Конечно же, там не было ни Славки, ни Вики. Обычная кладовка, какие бывают в каждом доме. Полки, забитые старыми газетами и журналами. Пустые банки. Какая-то промасленная ветошь в большом эмалированном ведре. Старый велосипед висел почти под потолком. Насос, спущенный резиновый мячик и прочий хлам, место которому было на свалке.
– Ну? – Лукашин больше не смотрел на меня, оскорбленно таращась куда-то в потолок. – Что еще желаешь узнать? Имеются еще какие-нибудь подозрения?
– Зачем же было вешать такой огромный замок на эту дверь? А подозрения у меня имеются, Вася... – Я подошла к ведру, поддела носком туфли промасленную тряпку и швырнула ее к его ногам со словами: – Убей меня, если здесь нет тайника с оружием, Лукашин!

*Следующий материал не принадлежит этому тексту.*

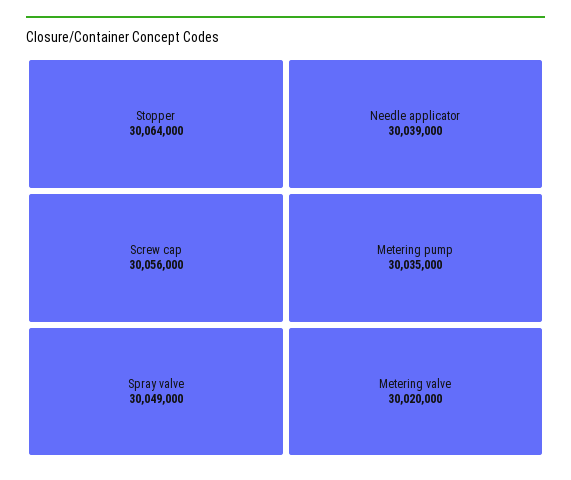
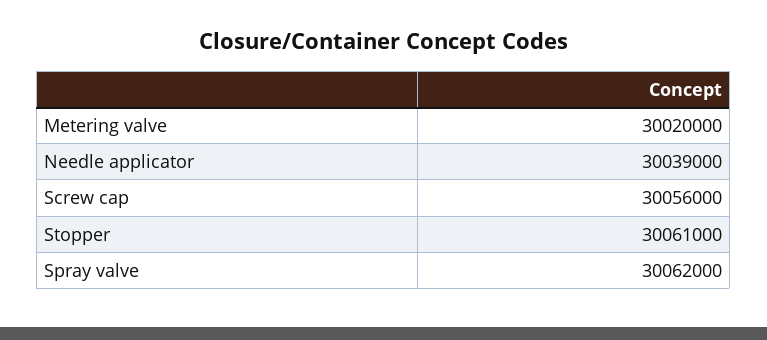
  {
-   "Stopper": 30064000,
+   "Stopper": 30061000,
    "Screw cap": 30056000,
-   "Spray valve": 30049000,
+   "Spray valve": 30062000,
    "Needle applicator": 30039000,
-   "Metering pump": 30035000,
    "Metering valve": 30020000
  }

Я не была провидцем. Любой другой человек, плохо знающий Ваську, в этой ветоши углядел бы что-нибудь другое, вполне безобидное. То, что этим тряпьем протирается автомобильный двигатель, например. Но все дело было в том, что Лукашин не любил возни с моторами. Это была не его стезя и не его хобби. К тому же подобные вещи уместнее держать в гараже, где эти самые машины обычно ремонтируются и доводятся до блеска. К чему держать промасленные тряпки в чулане, да еще запирать их на замок?
– Ну же, Васька! Постарайся убедить меня в том, что я ошибаюсь.

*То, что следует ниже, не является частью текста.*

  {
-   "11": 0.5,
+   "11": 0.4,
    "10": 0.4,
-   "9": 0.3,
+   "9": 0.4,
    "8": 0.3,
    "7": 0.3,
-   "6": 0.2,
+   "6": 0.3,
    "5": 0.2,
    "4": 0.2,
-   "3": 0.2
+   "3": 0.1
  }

Он не стал отвечать, а высоко задрав руки, потянул за одну из полок. Та подалась, а вместе с ней поехала в сторону вся стена. Жалобно тренькнул велосипедный звонок. Шуршащим водопадом посыпались с полок старые, пожелтевшие от времени газеты. Возмущенно звякнули пустые банки. Но все эти неудобства стоили того зрелища, что открылось моим глазам.
– Боже мой! С ума сойти! – всплеснув руками, я оказалась перед глубокой стенной нишей и изумленно рассматривала оружейный склад, принадлежащий моему другу детства. – Лукашин! Это же как в кино про Терминатора! Не хватает только гранатомета! Зачем тебе все это? Ты что, воевать собрался?!
– Собрался, – недовольно буркнул Васька, и стена с полками медленно вернулась обратно, закрыв собой аккуратные стеллажи с оружейным арсеналом. – Тебе-то что?
– Не груби мне, – попросила я примирительно, мгновенно устыдившись, что обвинила его во всех смертных грехах. – Лучше объясни все толком. И все же... ответь мне: почему ты не спросил у меня про Славку?
– Идем наверх. – Он вышел из чулана, запер дверь на огромный замок, что уже не казалось мне странным, и, с трудом переставляя ноги, полез наверх по лестнице на второй этаж. – Тебе надо привести себя в порядок и переодеться. А то выглядишь как пугало.
Обижаться смысла не было. Я и на самом деле выглядела так себе. Юбка после того, как провалялась ночь на полу, измялась. Волосы всклокоченные. Глаза после вчерашних слез и почти бессонной ночи припухли и покраснели. К тому же нервозность никогда не способствовала тому, чтобы я хорошо выглядела.
Я заперлась в душевой и, приткнув пакет с одеждой на крохотном стульчике, встала под воду. Из красивой лейки под потолком лилась еле теплая водица, стекая по моему телу редкими скупыми струями. Ладно, и так сойдет. К тому же то, что Лукашин остался по ту сторону двери, добавляло мне настроения. Мне представилась неплохая возможность проанализировать все, что произошло за последние десять минут, и к тому же не быть при этом объектом его пристального наблюдения.